Missouri Congressman Demands Navy Restrict Chaplains Religious Freedoms


By Paula Brooks

During the debate over the repeal of Don’t Ask. Don’t Tell, social conservatives in congress argued that the repeal of the military’s policy banned openly gay and lesbian troops would have an adverse impact on the religious freedom and careers of military chaplains….

It would now appear those predictions were correct and it will be the same social conservatives who have decided to adversely impact those religious freedoms.

A U.S. Navy plan that would allow Navy chaplains to follow their own religious beliefs and perform same-sex marriages in military chapels after the end of “don’t ask, don’t tell”  if they so choose, has run into congressional opposition.

We reported yesterday on an April 13 memo from the Chief of Navy Chaplains, Admiral Michael Tidd, that says  each Navy chaplain would be bound by his own religious beliefs and “may” officiate at same-sex marriages or civil unions, depending on both local laws and those religious beliefs.

Now a Missouri Congressman has sent the Navy a letter, cosigned by 63 conservative members of the House, demanding the Navy not respect the religious beliefs of those chaplains who have no objection to same-sex marriage.

Rep.

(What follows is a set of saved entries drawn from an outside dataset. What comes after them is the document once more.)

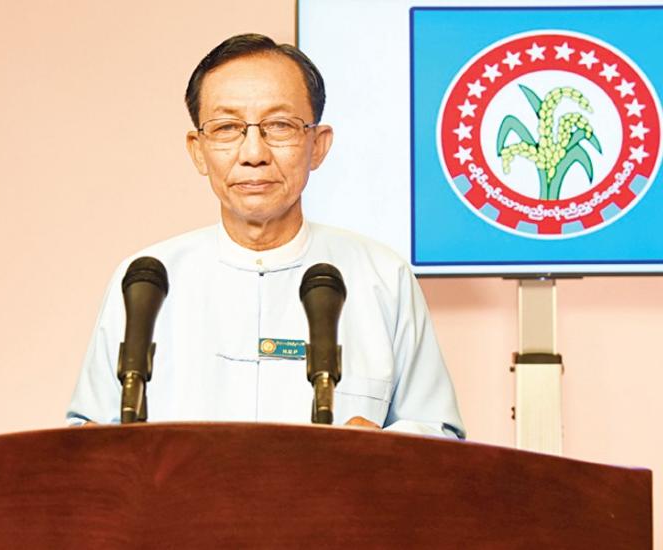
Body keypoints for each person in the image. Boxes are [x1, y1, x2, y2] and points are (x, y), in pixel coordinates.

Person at [67, 34, 465, 438]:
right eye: (227, 128)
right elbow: (87, 439)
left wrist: (379, 449)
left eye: (279, 126)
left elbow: (441, 436)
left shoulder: (381, 276)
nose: (253, 153)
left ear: (318, 145)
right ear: (198, 150)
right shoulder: (146, 281)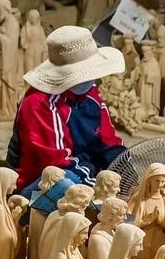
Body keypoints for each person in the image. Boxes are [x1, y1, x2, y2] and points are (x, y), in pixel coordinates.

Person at [7, 25, 126, 189]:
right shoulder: (38, 102)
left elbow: (107, 141)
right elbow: (57, 163)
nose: (90, 80)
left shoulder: (90, 92)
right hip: (41, 181)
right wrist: (102, 188)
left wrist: (126, 170)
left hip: (83, 168)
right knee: (66, 181)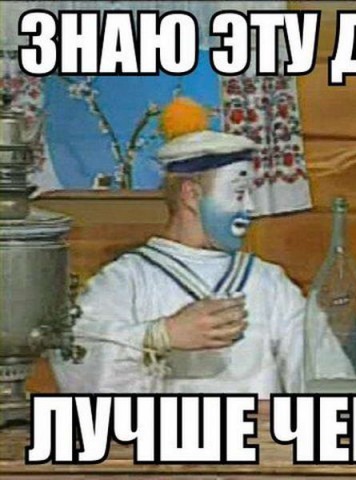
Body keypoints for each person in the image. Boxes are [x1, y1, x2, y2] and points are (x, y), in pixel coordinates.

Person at [51, 97, 307, 395]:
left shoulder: (270, 283)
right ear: (191, 195)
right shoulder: (126, 281)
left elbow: (320, 371)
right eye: (239, 194)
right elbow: (75, 361)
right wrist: (161, 335)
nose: (250, 207)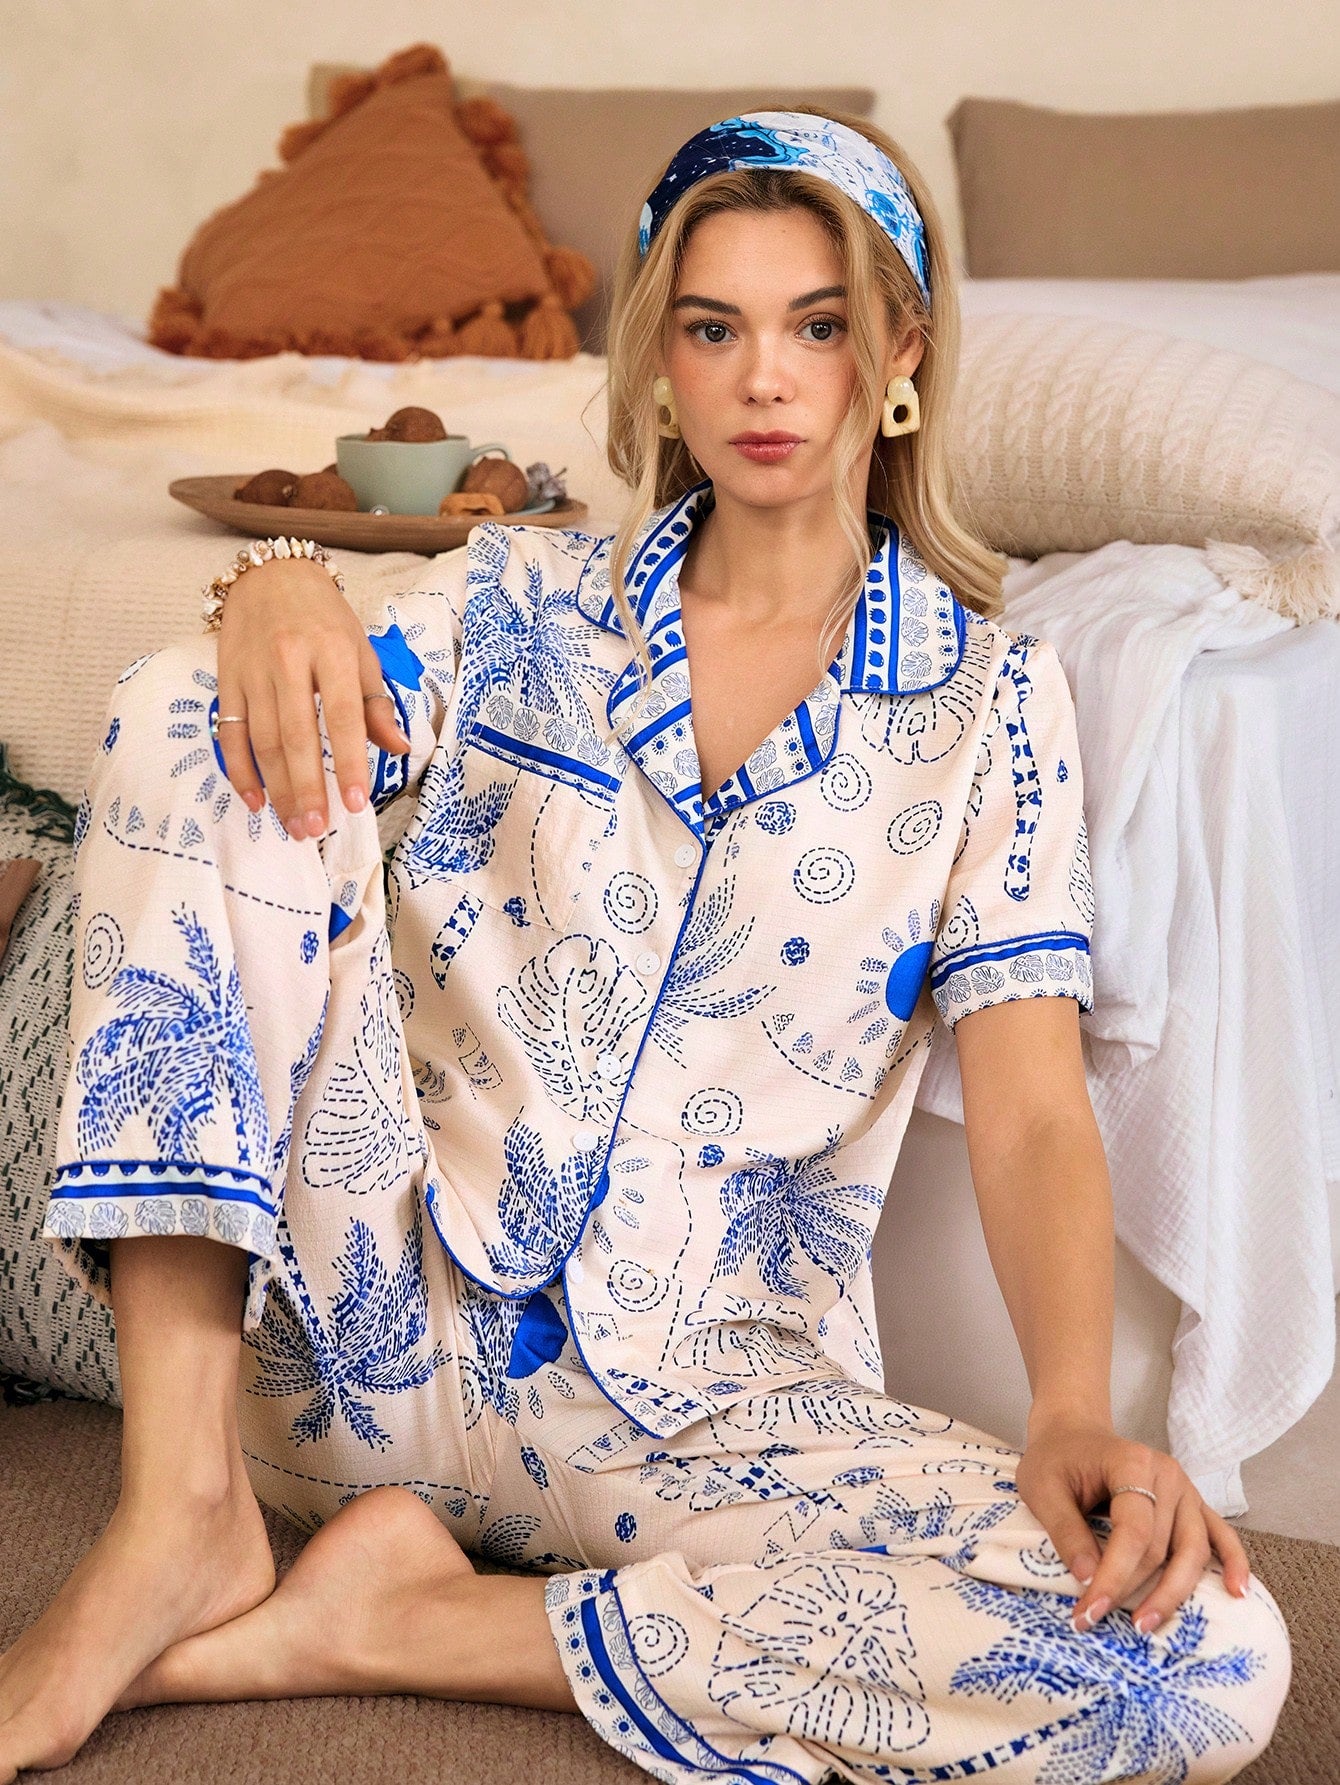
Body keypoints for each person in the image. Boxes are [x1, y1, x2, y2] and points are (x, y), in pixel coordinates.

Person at [2, 108, 1290, 1784]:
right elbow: (282, 723)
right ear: (663, 365)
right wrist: (274, 583)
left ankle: (394, 1624)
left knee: (1208, 1653)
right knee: (194, 704)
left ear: (899, 351)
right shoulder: (515, 599)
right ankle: (179, 1506)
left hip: (702, 1406)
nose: (766, 378)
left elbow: (1035, 1105)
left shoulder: (991, 705)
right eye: (713, 326)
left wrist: (1065, 1409)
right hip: (366, 1337)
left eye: (816, 325)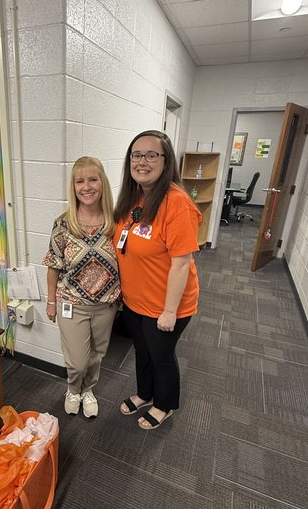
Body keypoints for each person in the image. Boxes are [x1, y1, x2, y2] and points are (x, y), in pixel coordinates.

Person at [113, 130, 201, 430]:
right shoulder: (134, 197)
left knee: (161, 355)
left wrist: (169, 311)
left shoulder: (177, 203)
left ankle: (164, 404)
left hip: (166, 305)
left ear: (166, 161)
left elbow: (181, 263)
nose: (142, 161)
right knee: (142, 351)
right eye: (136, 155)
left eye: (151, 155)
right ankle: (144, 393)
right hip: (135, 300)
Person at [43, 156, 121, 418]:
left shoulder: (116, 222)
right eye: (80, 181)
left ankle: (88, 391)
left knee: (97, 355)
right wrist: (51, 302)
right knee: (77, 361)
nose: (86, 187)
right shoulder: (63, 223)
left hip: (106, 304)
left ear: (103, 183)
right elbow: (53, 265)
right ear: (73, 187)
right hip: (71, 303)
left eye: (92, 179)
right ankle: (73, 389)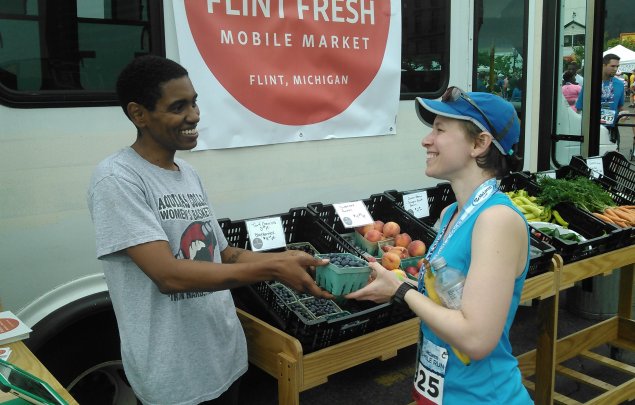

Todd Akin, R-Missouri, Chairman of the Seapower and Projection Forces Subcommittee, says the Navy’s policy  that would allow Navy Chaplains to follow their own religious beliefs and  perform same-sex weddings in military chapels, once the current DADT policy formally is ended, would violate the federal Defense of Marriage Act.

Says Akin on his official website:

“The Defense of Marriage Act was passed by Congress and signed into law by President Clinton in 1996.  The law of the land is that the federal government defines marriage as between one man and one woman.  This new guidance from the Navy clearly violates the law.  While our President may not like this law, it is unbelievable that our Navy would issue guidance that clearly violates this law.  While a state may legalize same-sex marriage, federal property and federal employees, like Navy chaplains, should not be used to perform marriages that are not recognized by federal law.

“My colleagues and I are calling on the Secretary of the Navy to make sure that the Navy actually follows the law.  As we state in the letter, ‘It is not the place of any citizen of this country to pick and choose which laws they are going to obey. We expect citizens sworn to defend those laws to set the example in their application.’”

In answer to Akin, the Pentagon said in a statement late yesterday, the Defense of Marriage Act, does not allow the Defense Department  to recognize same-sex unions as valid marriages even if they’re performed in a state that recognizes same-sex marriages and as a result no military benefits would be granted to those couples. But the DoD’s statement made it clear,  DOMA, “does not limit the type of religious ceremonies a chaplain may perform in a chapel on a military installation,” and  the DoD would NOT be telling the Navy’s chaplain which religious beliefs they should hold.